With Edinburgh’s festivals largely based around an international programme, Butler argues there is scope for a new event in Glasgow focusing mainly on Scottish culture – ranging from dance and theatre to film and literature.
“It’s not about being in competition to Edinburgh,” he said. “If you wanted to go to a festival and see a bit of everything and really get a taste of what Scotland has to offer artistically and culturally, there is a wonderful gap in the market that Glasgow is perfectly placed for.”
At the moment the Merchant City Festival is expected to be the mainstay of the cultural programme alongside the Commonwealth Games.
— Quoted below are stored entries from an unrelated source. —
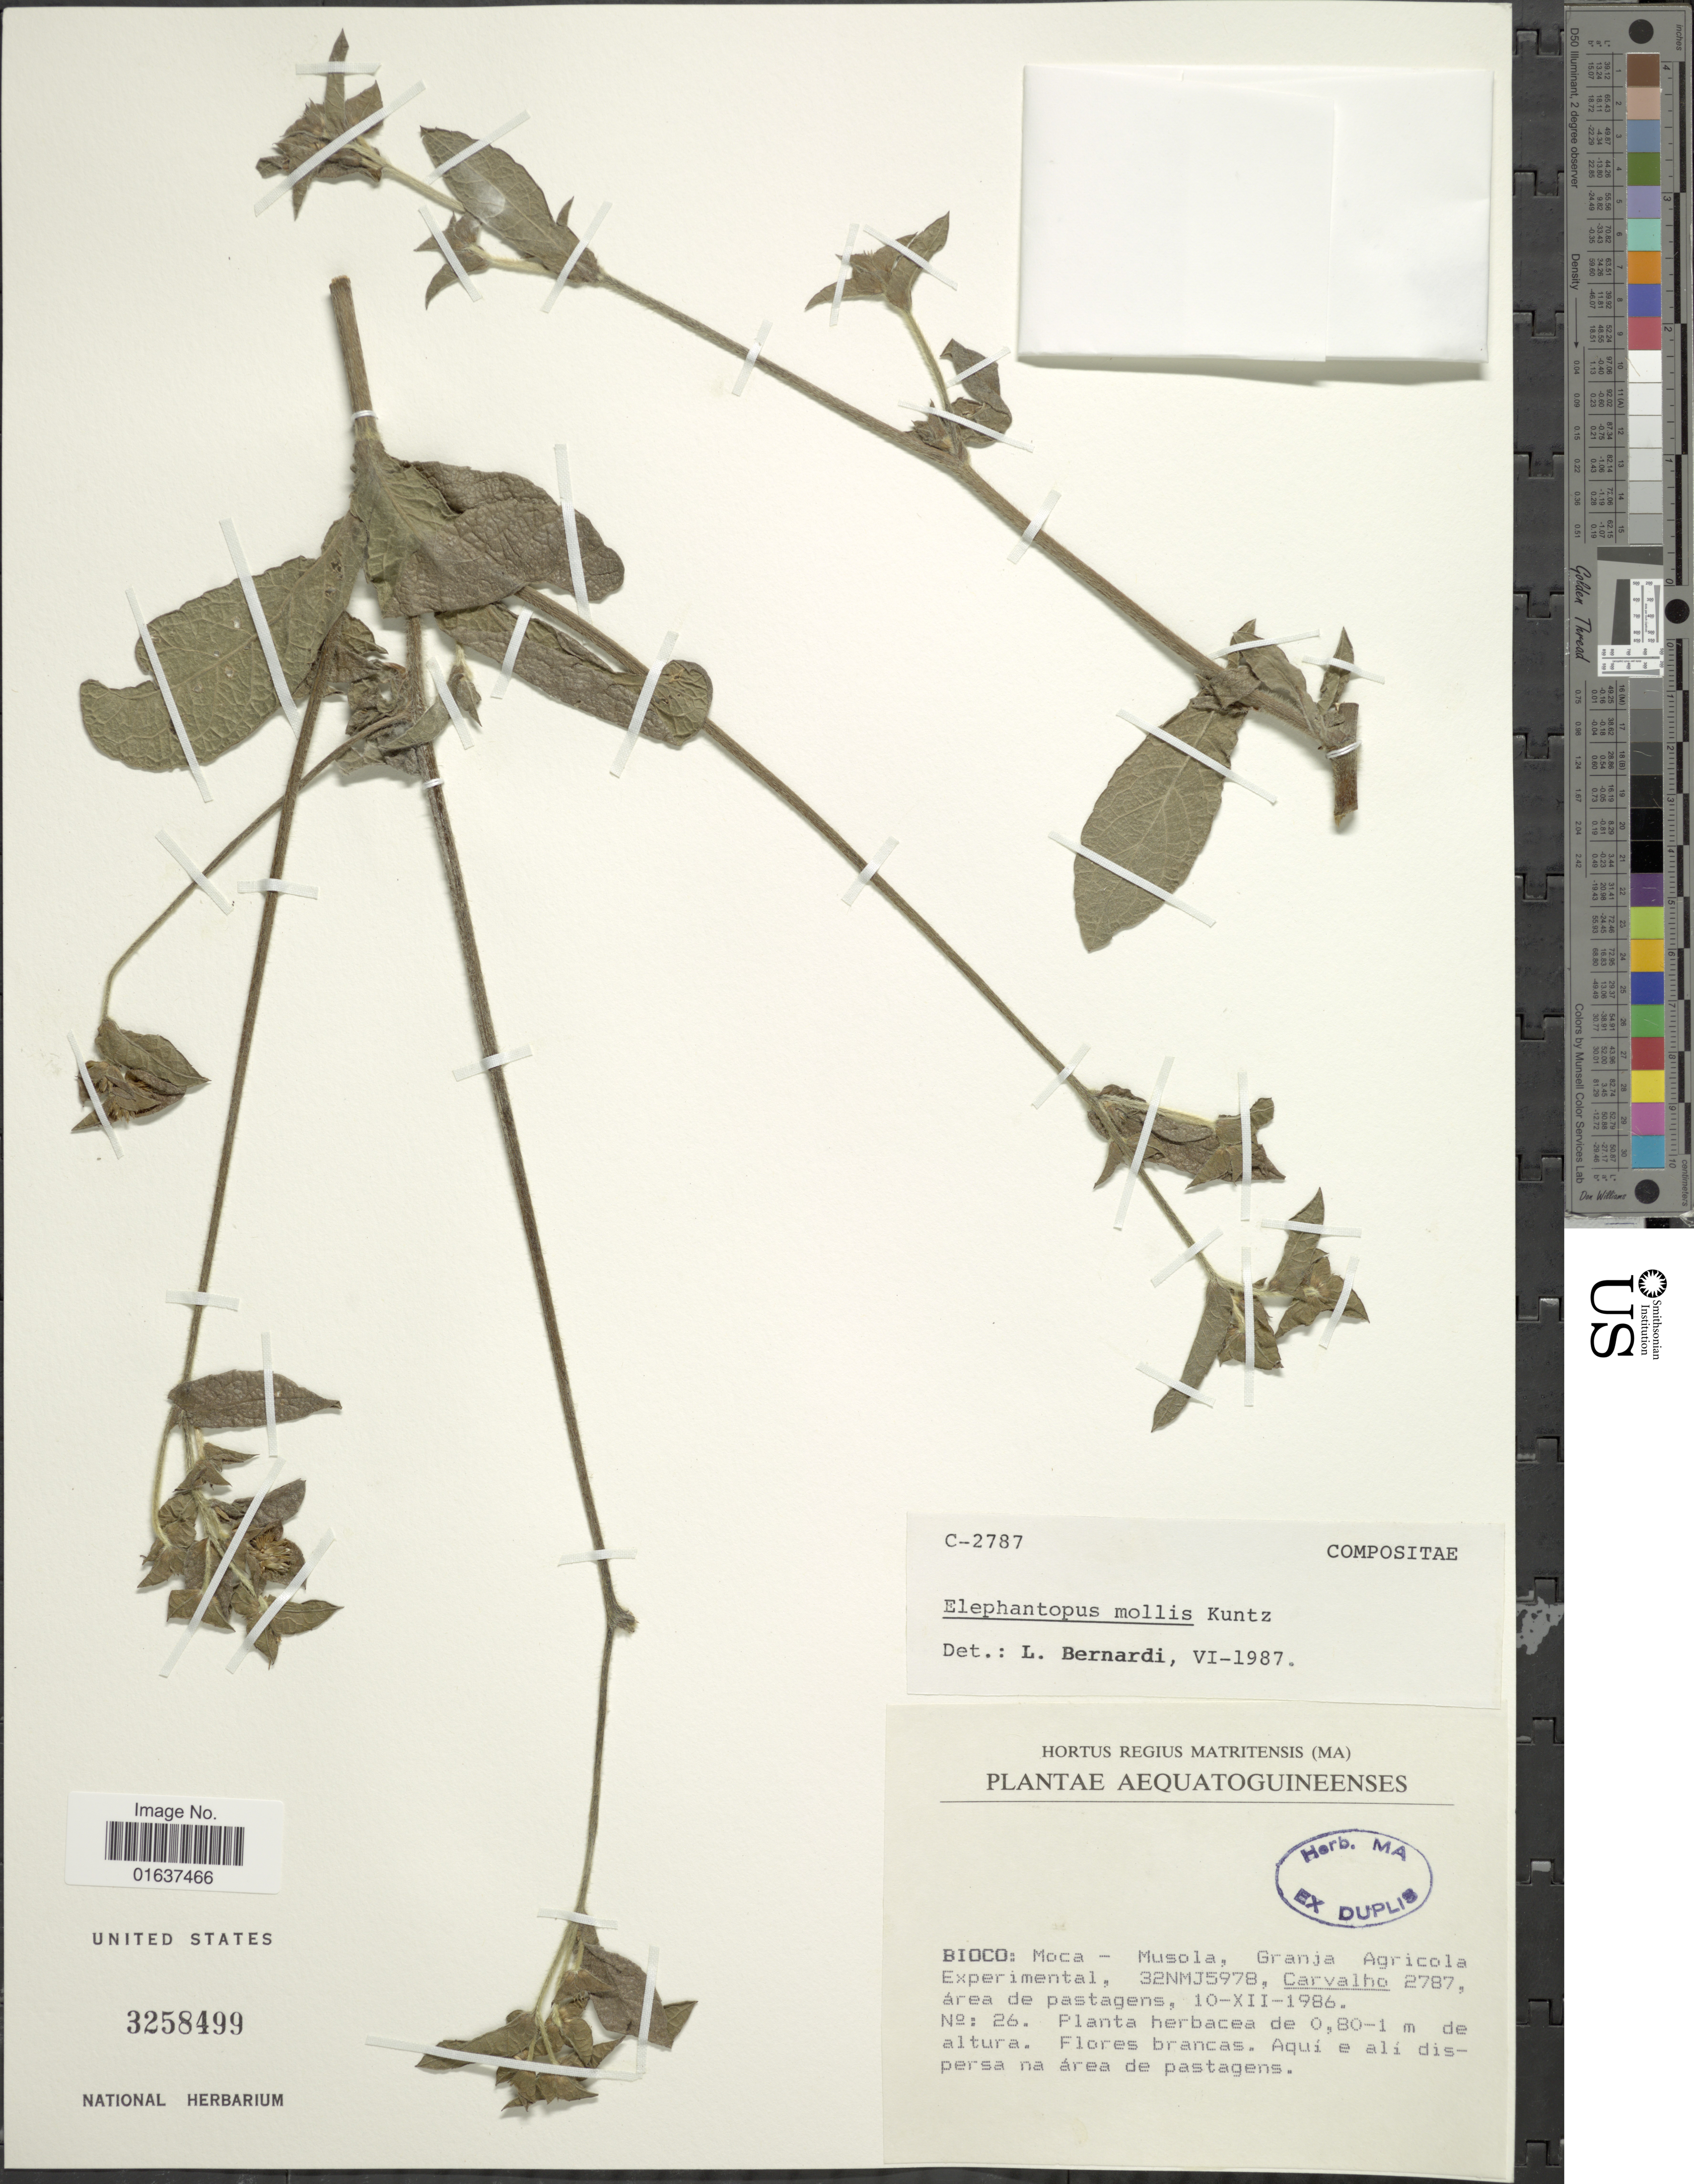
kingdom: Plantae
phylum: Tracheophyta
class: Magnoliopsida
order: Asterales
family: Asteraceae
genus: Elephantopus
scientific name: Elephantopus mollis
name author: Kunth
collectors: Carvalho, --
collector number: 2787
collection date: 1986-12-10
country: Equatorial Guinea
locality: Bioco: Moca - Musola, Gramja Agricola Ecxperimental, 32NMJ5978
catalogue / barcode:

The four-day event, now in its 10th year, has already been moved from its usual September slot to tie in with the Games. The programme this year includes a sporting theme to celebrate the countdown to 2014.
The budget for the festival, with 130 events in 54 venues, is £115,000. Last year it made £640,000 for the local economy and attracted 70,000 people, half from outside Glasgow.
In 2006, Melbourne spent around £5 million on a cultural festival to go with its Games. The 12-day event was billed as the largest free cultural festival held in Australia. Butler says if Glasgow wants to develop a similar festival it needs an adequate level of investment.
He said: “It would be fantastic if the Merchant City Festival programme could develop into the Commonwealth year and then beyond … The focus must be to seize this wonderful opportunity.”
The Merchant City Festival is funded by Glasgow City Council through arm’s-length body Glasgow City Marketing Bureau.
It is chaired by Glasgow City Council leader Gordon Matheson, who said it was now a highlight of the city’s cultural calendar.
He said: “We are setting the festival up to become the key cultural attraction for visitors to the city throughout the 2014 Games.”
The organisers of Glasgow’s Commonwealth Games said the budget and details for the cultural programme had yet to be decided.
A spokeswoman for Glasgow 2014 said: “It is something we will start to look at now and then flesh out the details when we have got the programmes in place.”
But MSP Patricia Ferguson, Labour’s spokeswoman for the Commonwealth Games, said plans should be put in place now.
“We must make it our mission to ensure those visiting for the Games see more of Scotland than the running track,” she said.
“Showcasing Glasgow, and indeed the rest of Scotland, cannot afford to be an afterthought.”